- _Exercise_: Among the entries, how many lines hold the word "shoulder"? Respond with that number only.

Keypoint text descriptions
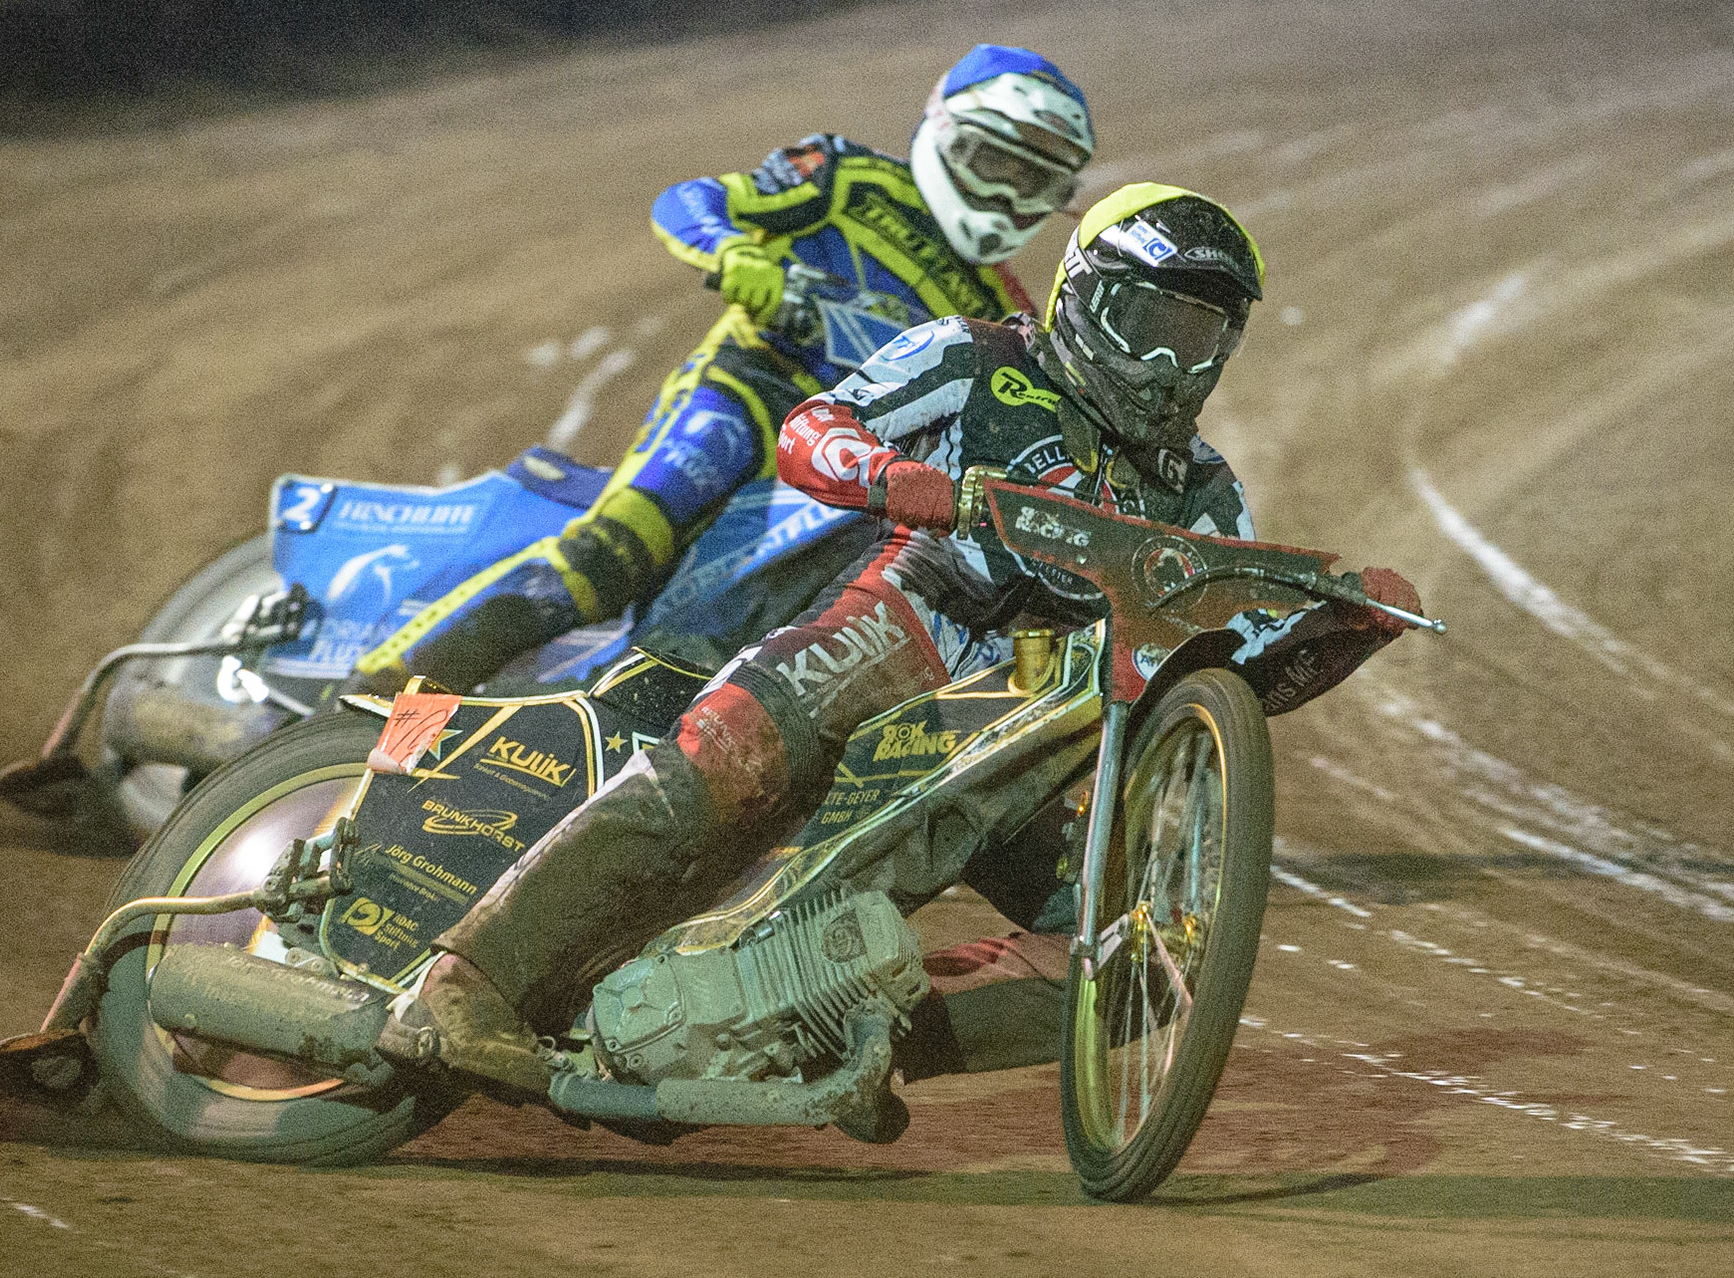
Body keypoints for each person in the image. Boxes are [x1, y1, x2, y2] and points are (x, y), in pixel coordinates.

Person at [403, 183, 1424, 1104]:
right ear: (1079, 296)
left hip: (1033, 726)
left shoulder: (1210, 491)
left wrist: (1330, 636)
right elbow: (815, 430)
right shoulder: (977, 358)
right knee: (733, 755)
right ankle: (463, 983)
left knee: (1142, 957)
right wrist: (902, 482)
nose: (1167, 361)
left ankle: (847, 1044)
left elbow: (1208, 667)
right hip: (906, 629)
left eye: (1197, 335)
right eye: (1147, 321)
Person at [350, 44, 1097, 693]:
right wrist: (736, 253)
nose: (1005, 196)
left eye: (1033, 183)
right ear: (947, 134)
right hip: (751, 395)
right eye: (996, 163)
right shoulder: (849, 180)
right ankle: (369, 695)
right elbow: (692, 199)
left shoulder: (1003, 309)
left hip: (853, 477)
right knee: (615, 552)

- _Solution for this task_: 4